Fielding’s Local recently hosted a wine dinner featuring the incredibly popular Prisoner wine portfolio, and a unique pairing menu created by executive chef and partner Edelberto Gonçalves. Each course of Chef Edel’s menu was paired with a different Prisoner wine.
This menu highlighted the balance of creativity and classic French technique that is the hallmark of Chef Edel’s cuisine.
First up was the amuse – a lovely pastry. Walnut gougeres and bleu cheese. Light, delicate, and very French. A prelude of what was to come.
Next was the first course: Delicate hand-cut capellini, with crab and a well executed Thai tom kha gai sauce, dusted with a gentle coconut pangrattito. This Thai-influenced pasta was light, savory, and delicious; Chef Edel’s mastery of Asian flavors impressed the table. More than one guest declared this their favorite dish of the evening. (Paired with Prisoner’s Blindfold White Blend)

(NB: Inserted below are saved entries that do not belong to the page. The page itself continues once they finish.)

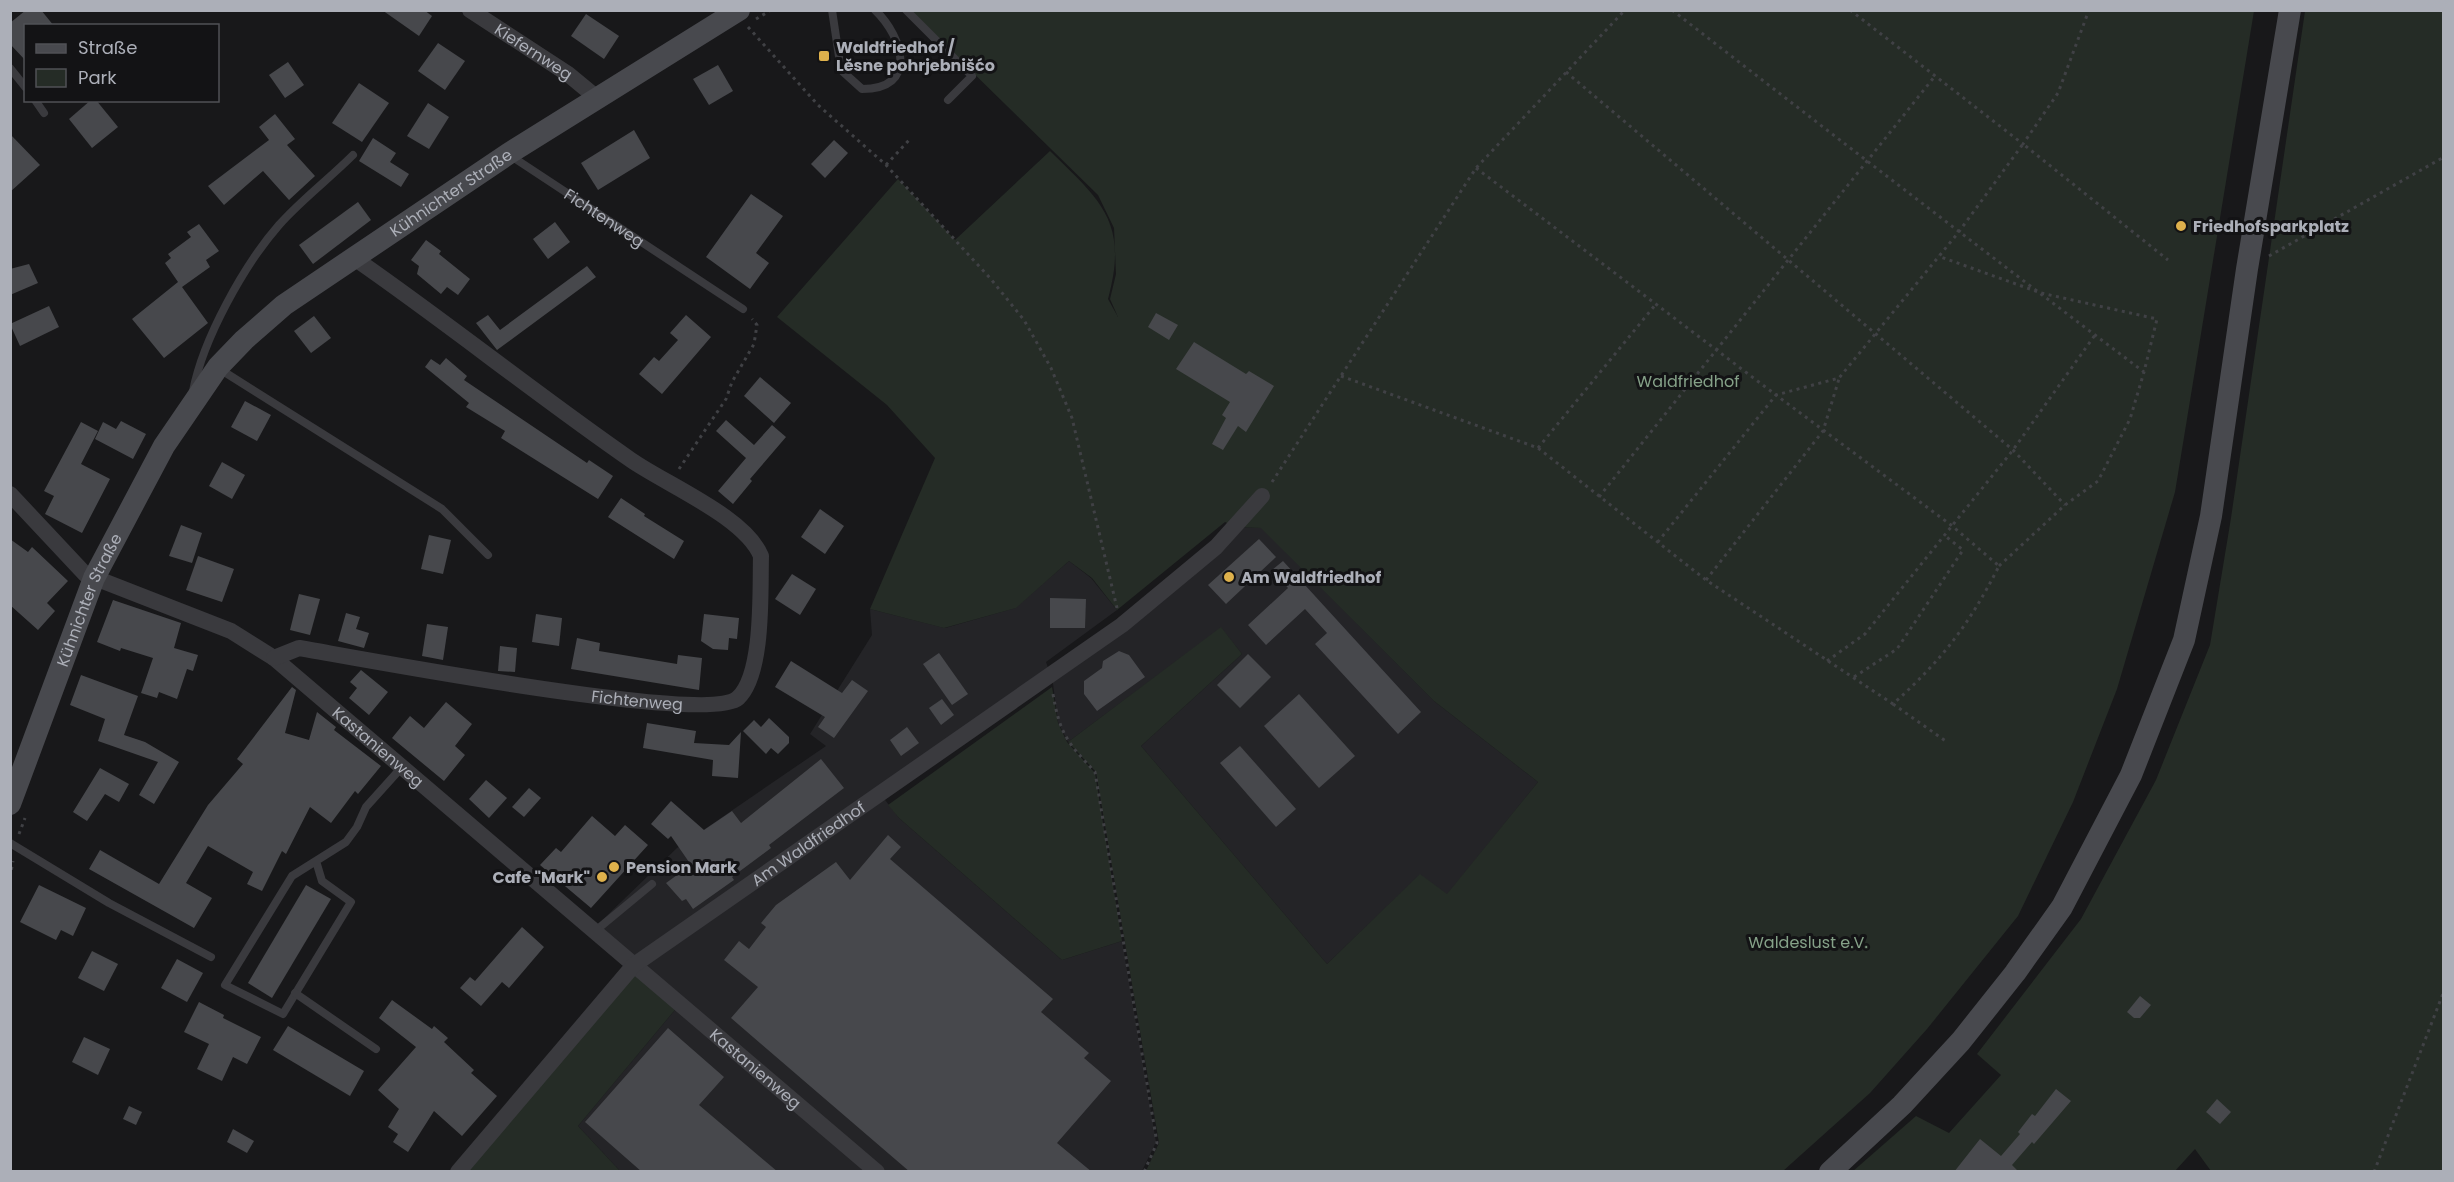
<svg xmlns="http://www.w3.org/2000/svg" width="2454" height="1182" viewBox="0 0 2454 1182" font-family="Poppins,sans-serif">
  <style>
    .built { fill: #242427 }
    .green { fill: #252c26 }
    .building { fill: #47484c }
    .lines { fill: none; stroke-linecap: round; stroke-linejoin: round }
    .path { stroke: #404145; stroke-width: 3; stroke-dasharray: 3 4.5; stroke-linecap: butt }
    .lane { stroke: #3a3a3e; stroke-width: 8 }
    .street { stroke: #3a3a3e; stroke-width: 16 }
    .secondary { stroke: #48494e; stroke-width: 22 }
    .poi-dot { fill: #deb14c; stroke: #131315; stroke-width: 2 }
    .labels { text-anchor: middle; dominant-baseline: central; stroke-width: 6; stroke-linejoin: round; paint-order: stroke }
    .poi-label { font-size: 16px; font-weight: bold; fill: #acafb8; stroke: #131315; text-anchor: start }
    .street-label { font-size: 16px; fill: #acafb8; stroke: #131315 }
    .park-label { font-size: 16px; fill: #85a188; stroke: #131315 }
  </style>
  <rect width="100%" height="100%" fill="#18181a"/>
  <g class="built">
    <polygon points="1236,527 1262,528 1434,701 1538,782 1447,895 1420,875 1327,964 1141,746 1242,654 1221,628 1068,742 1058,722 1052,676"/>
    <polygon points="1069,561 1091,578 1117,610 1046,662 1050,673 882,796 899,818 1062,960 1122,941 1156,1142 1142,1171 879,1171 593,929 677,848 826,746 810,734 872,635 870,609 945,628 1015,608"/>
    <polygon points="679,1005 876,1171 620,1171 578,1126"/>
  </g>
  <g class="green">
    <path d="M910 11H2254L2175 492 2117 689 2073 802 2018 916 1927 1029 1870 1093 1783 1171H1146L1159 1143 1096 772 1068 742 1221 627 1242 654 1141 746 1327 964 1420 874 1447 894 1538 782 1434 701 1261 528 1236 527 1225 522 1117 610 1092 578 1069 561 1016 608 944 628 870 609 935 458 887 405 777 317 898 179 955 240 1050 151C1101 201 1129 222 1108 299L1118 317 1110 299 1116 274 1114 228 1098 195Z"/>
    <polygon points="2305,11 2443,11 2443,1171 2211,1171 2195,1149 2175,1171 1852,1172 1916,1116 1949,1133 2001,1075 1977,1054 2081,919 2156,780 2210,645 2231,518"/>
    <polygon points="1052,687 1058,723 1067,742 1095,773 1122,941 1062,960 899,818 888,805"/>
    <polygon points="634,967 679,1005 578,1126 620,1171 458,1172"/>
  </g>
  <g class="building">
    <polygon points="26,10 41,10 54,26 26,26 26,61 10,44 10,23"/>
    <polygon points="382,10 424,10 432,16 419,36"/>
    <polygon points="586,14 619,36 604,59 571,36"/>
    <polygon points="438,43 465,61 445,90 418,71"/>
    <polygon points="288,62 304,85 285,98 269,75"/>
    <polygon points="718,65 733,91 709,105 693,79"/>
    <polygon points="359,83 389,103 362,142 332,123"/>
    <polygon points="91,100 96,100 118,127 92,148 69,119"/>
    <polygon points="428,103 449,117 429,149 407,136"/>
    <polygon points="275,114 295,139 287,145 315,176 289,200 263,171 224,205 208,186 269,140 259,127"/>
    <polygon points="634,130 650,158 598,190 581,163"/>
    <polygon points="10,134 40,165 10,192"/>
    <polygon points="373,138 396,153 390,162 409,174 401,187 359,161"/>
    <polygon points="834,140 848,153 825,178 811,164"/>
    <polygon points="751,194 783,216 756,253 769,263 750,289 706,257"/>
    <polygon points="358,202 371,220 313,264 299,245"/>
    <polygon points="555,222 570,242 548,259 533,239"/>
    <polygon points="199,224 219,251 206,260 210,267 182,287 208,323 164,358 132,319 178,282 165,263 171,258 168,254 191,237 187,232"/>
    <polygon points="426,240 441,251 439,254 470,279 458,295 447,287 441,294 417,274 419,266 411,260"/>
    <polygon points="29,264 38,283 10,295 10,269"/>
    <polygon points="587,266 596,277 497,350 476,323 488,315 500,330"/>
    <polygon points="49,306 59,327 20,346 10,324"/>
    <polygon points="1156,313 1178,325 1169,340 1148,327"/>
    <polygon points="686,315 711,337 662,394 639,374 654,357 659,361 678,340 670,333"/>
    <polygon points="314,316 331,338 311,353 294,331"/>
    <polygon points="1194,342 1246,374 1249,371 1274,386 1246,432 1238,426 1223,450 1212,444 1226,418 1222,415 1230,402 1176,369"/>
    <polygon points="446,358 467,376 464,380 587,463 589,460 613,476 598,499 501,438 505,431 466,407 469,403 425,367 431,359 440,365"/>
    <polygon points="760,377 791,403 774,423 744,396"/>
    <polygon points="245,401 271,415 257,441 231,427"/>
    <polygon points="726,420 754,445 772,425 786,437 750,479 752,481 733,504 718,491 746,458 716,431"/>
    <polygon points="121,421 146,434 133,459 95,439 103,422 116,429"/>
    <polygon points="81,422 98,431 81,464 110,479 82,533 45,514 54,496 44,491"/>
    <polygon points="222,462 245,475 232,499 209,486"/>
    <polygon points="621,498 645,514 644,516 684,541 674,559 608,517"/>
    <polygon points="820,509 844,526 825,554 801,537"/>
    <polygon points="181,525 202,533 192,563 169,556"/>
    <polygon points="429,535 451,540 443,574 421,569"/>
    <polygon points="10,539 28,552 32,547 68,581 47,603 55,611 38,630 10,605"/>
    <polygon points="1259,539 1276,557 1226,604 1208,585"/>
    <polygon points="198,556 234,569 222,602 186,590"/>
    <polygon points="1283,561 1421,712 1398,734 1315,644 1327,633 1305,609 1266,645 1248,625 1288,588 1272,570"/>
    <polygon points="792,574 816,589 800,615 775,599"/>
    <polygon points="299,594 320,599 310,635 290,630"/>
    <polygon points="1050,598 1086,599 1085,628 1050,628"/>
    <polygon points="113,600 181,623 174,648 198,655 193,671 187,669 177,699 159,692 157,698 141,693 153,658 121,648 120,651 97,642"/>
    <polygon points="346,613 360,617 356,629 369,633 364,648 338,641"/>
    <polygon points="536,614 562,618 559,646 532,642"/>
    <polygon points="704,614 739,618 737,639 729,638 728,650 713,649 701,641"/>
    <polygon points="427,624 448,627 443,660 422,656"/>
    <polygon points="577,638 600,643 599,651 677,664 678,655 702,658 699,690 571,669"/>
    <polygon points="500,646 517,648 515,672 498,671"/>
    <polygon points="1119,651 1129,655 1145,677 1097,711 1084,694 1084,681 1102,668 1103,661"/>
    <polygon points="939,653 968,694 952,705 923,664"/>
    <polygon points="1248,654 1271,677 1240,708 1217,685"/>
    <polygon points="791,661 842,693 852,680 868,691 834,738 818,727 825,717 775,687"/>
    <polygon points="361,670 388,692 369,715 349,698 357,688 350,682"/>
    <polygon points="81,675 138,696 124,735 145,742 179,762 154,804 139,795 158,762 98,741 105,719 70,705"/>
    <polygon points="292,687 296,690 285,733 309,740 317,712 336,727 334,730 381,766 358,794 355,791 331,823 310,807 286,854 282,851 262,891 247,884 253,872 208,846 186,883 212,898 194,928 89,869 100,850 159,884 208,805 243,764 237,759"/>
    <polygon points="1299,694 1355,756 1319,788 1264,726"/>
    <polygon points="942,699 954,715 941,725 929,708"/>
    <polygon points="446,702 472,724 455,746 465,755 444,781 392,738 410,716 424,728"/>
    <polygon points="769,718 789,737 789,743 778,754 771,748 766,754 743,731 754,720 761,727"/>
    <polygon points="647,723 696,731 694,743 729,745 741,732 738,778 712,776 713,760 643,748"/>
    <polygon points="907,727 919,743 901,756 890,740"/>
    <polygon points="1240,746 1296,809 1276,827 1220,763"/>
    <polygon points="821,759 844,788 769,845 771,848 732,877 734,880 693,909 686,899 682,901 666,883 691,865 671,836 668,839 651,824 671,801 704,830 732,811 741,823"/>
    <polygon points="100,768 129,784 119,802 105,794 87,821 73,812"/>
    <polygon points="486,780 507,798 489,818 469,799"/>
    <polygon points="529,788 541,798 524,817 512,807"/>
    <polygon points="592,816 615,836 625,825 648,845 591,908 540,865 556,848 561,852"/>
    <polygon points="888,835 901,847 890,859 1053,999 1041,1012 1089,1053 1084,1058 1111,1081 1057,1143 1092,1172 910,1172 731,1018 758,987 724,960 739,941 749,949 766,927 761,923 776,905 836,862 850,880"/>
    <polygon points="39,885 86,908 73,936 61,930 56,940 20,922"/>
    <polygon points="306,885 331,899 272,998 248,983"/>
    <polygon points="522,927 544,947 509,988 502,982 481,1006 460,988 470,977 475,981"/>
    <polygon points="92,951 118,964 104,991 78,978"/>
    <polygon points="177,959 203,973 187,1002 161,988"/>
    <polygon points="2140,996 2151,1005 2140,1018 2134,1018 2127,1012"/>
    <polygon points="392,1000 432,1029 434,1026 448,1038 444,1042 474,1070 471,1073 497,1096 462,1136 434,1111 408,1152 393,1142 398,1134 388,1127 399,1109 378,1090 416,1047 379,1018"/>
    <polygon points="199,1002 224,1015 223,1018 261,1037 247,1064 233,1057 222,1081 197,1069 209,1044 184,1032"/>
    <polygon points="288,1026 364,1071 350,1096 273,1050"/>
    <polygon points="668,1028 724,1077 699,1105 778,1172 642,1172 585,1122"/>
    <polygon points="84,1037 110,1049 98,1075 72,1062"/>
    <polygon points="2056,1089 2071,1101 2034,1144 2032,1142 2012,1165 2019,1172 1954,1172 1980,1139 2001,1156 2020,1134 2018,1132 2032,1114 2035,1116"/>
    <polygon points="2217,1099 2231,1112 2220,1124 2206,1112"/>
    <polygon points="129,1106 142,1112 136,1125 123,1119"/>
    <polygon points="233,1129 254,1141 247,1153 227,1142"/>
  </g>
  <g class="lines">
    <g class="path">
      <path d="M1672 10C1829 132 1986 253 2144 372L2157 319 2041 293 1938 256"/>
      <polyline points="1850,10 2023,144 2058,93 2089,10"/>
      <polyline points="756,19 771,10"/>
      <polyline points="748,27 818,105 886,165 990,278 1024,320 1051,368 1072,418 1117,608"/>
      <polyline points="1566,72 2013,450 2065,505"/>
      <polyline points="886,165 910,139"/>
      <polyline points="1476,168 1776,395 1839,378 1958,233 2023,144 2168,260"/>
      <polyline points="2269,256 2444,157"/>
      <path d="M1341 376 1538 448 1706 580 1893 704C1942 660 1969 625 1999 566L1951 525 1776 395 1657 543"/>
      <polyline points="1538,448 1656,304"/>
      <polyline points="679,469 726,399 732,382 754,344 757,325 752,319"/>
      <polyline points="1272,482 1476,168 1625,10"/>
      <polyline points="1599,497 1935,76"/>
      <polyline points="1999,566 2065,505 2098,481 2130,419 2144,372"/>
      <polyline points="1706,580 1823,431 1839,379"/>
      <polyline points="1827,661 1865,634 2013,450 2095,335"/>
      <polyline points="1854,677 1897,649 1963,550 1944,535"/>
      <path d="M1053 694C1060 735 1068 743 1095 772L1157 1143 1144 1172"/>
      <polyline points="1893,704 1947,742"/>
      <polyline points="19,834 25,818"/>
      <polyline points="10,877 13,861"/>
      <polyline points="2374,1172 2444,991"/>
    </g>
    <g class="lane">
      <path d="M832 10 841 70 862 89C918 89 904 38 875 10"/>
      <polyline points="906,10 972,76 948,100"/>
      <polyline points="10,68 26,88"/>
      <polyline points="35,100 44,113"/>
      <path id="s1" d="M511 156 743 309"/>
      <polyline points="218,368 442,509 488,555"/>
      <path d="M193 391C203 339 244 265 279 225 301 200 329 179 353 155"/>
      <polyline points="10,843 109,903 211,957"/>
      <polyline points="316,861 322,881 351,902 283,1014 225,985 292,876 346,842 357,827 366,807 402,767"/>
      <polyline points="594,932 652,884"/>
      <polyline points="295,993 376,1049"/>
    </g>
    <g class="street">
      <path id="s2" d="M470 10 568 74 597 98"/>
      <path id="s3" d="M10 494 85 574 231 631 274 658 877 1172"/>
      <path id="s4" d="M274 658 299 648C358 658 708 725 738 698 764 674 760 590 761 556 745 517 667 485 631 460 537 395 448 323 354 258"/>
      <path id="s5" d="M458 1172 634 965 1122 625 1216 547 1262 496"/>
    </g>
    <g class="secondary">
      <path id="s6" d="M10 804 94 578 164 446 218 367 244 340 284 305 508 154 739 10"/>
      <polyline points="1830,1172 1902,1105 1961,1041 2015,973 2062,907 2131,775 2184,640 2211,516 2247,269 2290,10"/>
    </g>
  </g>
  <g class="poi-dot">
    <rect x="818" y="50" width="12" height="12" rx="3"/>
    <circle cx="2181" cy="226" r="6"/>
    <circle cx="1229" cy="577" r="6"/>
    <circle cx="614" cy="867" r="6"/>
    <circle cx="602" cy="877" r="6"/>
  </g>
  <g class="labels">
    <g class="poi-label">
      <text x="836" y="47">Waldfriedhof /<tspan x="836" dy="18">Lěsne pohrjebnišćo</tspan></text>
      <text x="2193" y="226">Friedhofsparkplatz</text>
      <text x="1241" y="577">Am Waldfriedhof</text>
      <text x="626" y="867">Pension Mark</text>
      <text x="590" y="877" text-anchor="end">Cafe "Mark"</text>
    </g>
    <g class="street-label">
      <text stroke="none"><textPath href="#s2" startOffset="76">Kiefernweg</textPath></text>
      <text stroke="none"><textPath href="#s6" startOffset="778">Kühnichter Straße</textPath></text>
      <text stroke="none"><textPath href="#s1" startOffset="112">Fichtenweg</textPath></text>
      <text stroke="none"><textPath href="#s6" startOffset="219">Kühnichter Straße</textPath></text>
      <text stroke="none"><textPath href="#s4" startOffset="369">Fichtenweg</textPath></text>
      <text stroke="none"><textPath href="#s3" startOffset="454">Kastanienweg</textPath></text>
      <text stroke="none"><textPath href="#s5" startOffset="484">Am Waldfriedhof</textPath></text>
      <text stroke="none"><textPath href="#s3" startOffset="950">Kastanienweg</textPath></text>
    </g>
    <g class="park-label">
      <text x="1688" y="381">Waldfriedhof</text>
      <text x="1808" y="942">Waldeslust e.V.</text>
    </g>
  </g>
  <rect width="2454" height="1182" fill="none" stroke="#acafb8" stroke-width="24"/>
  <rect x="24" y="24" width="195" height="78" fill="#131315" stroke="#505156" stroke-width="1.5"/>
  <rect x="36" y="44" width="30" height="9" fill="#48494e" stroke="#505156" stroke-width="1.5"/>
  <text x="78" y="54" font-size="18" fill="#acafb8">Straße</text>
  <rect x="36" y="69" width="30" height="18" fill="#252c26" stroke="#505156" stroke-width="1.5"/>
  <text x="78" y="84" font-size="18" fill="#acafb8">Park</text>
</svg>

Next up was a quintessentially French course: Pressed quail and foie gras terrine. It was served with toasted cornbread, apricot jam, and a small pickled egg salad. The terrine was lush, rich, and savory, with the luxurious foie gras complementing the assertive flavor of the quail. This was one of the best renditions of a classic terrine that I’ve ever enjoyed. (Paired with Prisoner’s Thorn Merlot)
The third course was a playful combination of a beautifully sous vide venison loin and a slab of fatty, moist pork belly. Served with an al dente flageolet bean stew, the perfectly lean venison and the rich, fatty pork belly combined into a spectacular bite. Chef Edel’s skillful interplay between these two contrasting proteins was a success. (Paired with Prisoner’s signature The Prisoner Blend)
We finished the night with a clever cake. Black truffle and seminola were the key ingredients, topped with a drizzle of raw spun honey. The cake was beached on a sea of melted brie, with an oasis of pickled grape and micro cilantro. Each well-executed component came together into an explosive bite: The soulful truffle-infused cake, the sweetness of the honey, the richness of the melted brie, and the sharp bite of the grapes and cilantro created an unexpected and delicious denouement to this masterful meal. (Paired with Prisoner’s Cuttings Cabernet Sauvignon)
The team at Fielding’s put together a fantastic dinner that highlighted the strong pallette of Prisoner wines. We look forward to sampling the future creations from the kitchen of this talented chef.